### SOURCE DOCUMENT:
Dr. Boles “couldn’t quite figure out how, or why, such a thing would be here.” Outside the entrance to a Greensboro, North Carolina, hospital is a hopscotch outline, its “colors of yellow, red, green and blue” adorned with the playful challenge Try It. Walter Winslow of the hospital’s board of trustees isn’t having it and straightaway calls the housekeeping department to erase it. Somehow, the hopscotch board keeps reappearing. Inexplicable but welcome, its presence comes as a mysterious relief to a large cast of hard-luck cases: a sick little girl who can barely remember what it’s like not to be sick, a bitter veteran who left his legs in Iraq, a beleaguered CEO who can’t make the hospital as successful as the board would like, a local reporter with a marriage on the rocks. Once the hopscotch chalk has come to stay, things change. A stiff-shouldered doctor “jumped his way across the boxes, before heading to his car”; an old man with dementia recognizes his wife again as he sees her hopping along the board; pediatricians write their patients prescriptions reading “have fun, go outside and play 2 x a day.” John, the janitor so often tasked with graffiti removal, briefly considers hiding somewhere to see who keeps drawing this one on the sidewalk, but he decides that “life, he knew, was short on mysteries, and this was one he didn’t mind leaving unsolved.” Cushman has written an unabashedly inspirational novel, one that aims to quicken the reader’s spirits and deliver exemplary lessons through the eyes of characters we can’t help but pity and feel fondness toward. Miracles can still take place, even in the dourest spots. Some readers may find it implausible that a thing so small as a chalk game could bring such joy to a diverse and embittered group, but others will find the book uplifting.

### WORK TO BE COMPLETED:
Summarize the review in two sentences. The lines below the review are not needed for anything here.

### SOURCE INFORMATION:

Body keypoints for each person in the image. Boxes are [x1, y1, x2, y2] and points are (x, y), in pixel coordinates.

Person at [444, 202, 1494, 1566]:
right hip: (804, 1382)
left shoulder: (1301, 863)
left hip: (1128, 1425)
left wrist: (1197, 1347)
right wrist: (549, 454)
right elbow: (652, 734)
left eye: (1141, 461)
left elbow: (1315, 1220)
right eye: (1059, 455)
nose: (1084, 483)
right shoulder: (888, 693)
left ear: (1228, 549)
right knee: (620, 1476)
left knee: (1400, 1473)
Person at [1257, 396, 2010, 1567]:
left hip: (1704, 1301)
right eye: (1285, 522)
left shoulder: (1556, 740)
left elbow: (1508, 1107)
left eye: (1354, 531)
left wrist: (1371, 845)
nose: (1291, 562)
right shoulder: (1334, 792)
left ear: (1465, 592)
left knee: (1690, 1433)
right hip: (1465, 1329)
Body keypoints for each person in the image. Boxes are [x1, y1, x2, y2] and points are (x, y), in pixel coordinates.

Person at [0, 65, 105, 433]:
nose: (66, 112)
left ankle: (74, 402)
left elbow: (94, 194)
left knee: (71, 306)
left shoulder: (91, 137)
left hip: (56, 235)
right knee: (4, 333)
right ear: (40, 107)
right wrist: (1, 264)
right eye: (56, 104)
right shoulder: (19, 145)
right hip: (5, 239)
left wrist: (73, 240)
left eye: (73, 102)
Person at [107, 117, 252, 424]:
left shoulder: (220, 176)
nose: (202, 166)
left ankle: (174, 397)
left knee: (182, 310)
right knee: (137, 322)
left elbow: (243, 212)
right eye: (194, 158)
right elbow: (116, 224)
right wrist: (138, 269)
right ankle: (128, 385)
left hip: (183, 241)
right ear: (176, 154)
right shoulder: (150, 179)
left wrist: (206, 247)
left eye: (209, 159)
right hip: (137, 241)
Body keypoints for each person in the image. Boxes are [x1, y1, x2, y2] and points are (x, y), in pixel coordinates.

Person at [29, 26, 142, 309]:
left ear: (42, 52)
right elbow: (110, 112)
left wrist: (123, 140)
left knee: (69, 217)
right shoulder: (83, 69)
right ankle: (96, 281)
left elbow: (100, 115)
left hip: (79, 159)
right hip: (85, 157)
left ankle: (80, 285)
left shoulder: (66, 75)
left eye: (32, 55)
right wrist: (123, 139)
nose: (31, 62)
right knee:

### ANSWER FOR THIS EXERCISE:
A hopscotch board keeps reappearing outside the entrance of a hospital in Greensboro, North Carolina, even though a trustee has housekeeping erase it, and it brings relief and change to a group of hard-luck characters, including a sick little girl and an old man with dementia. The review calls Cushman's book an unabashedly inspirational novel that some readers may find implausible but others will find uplifting.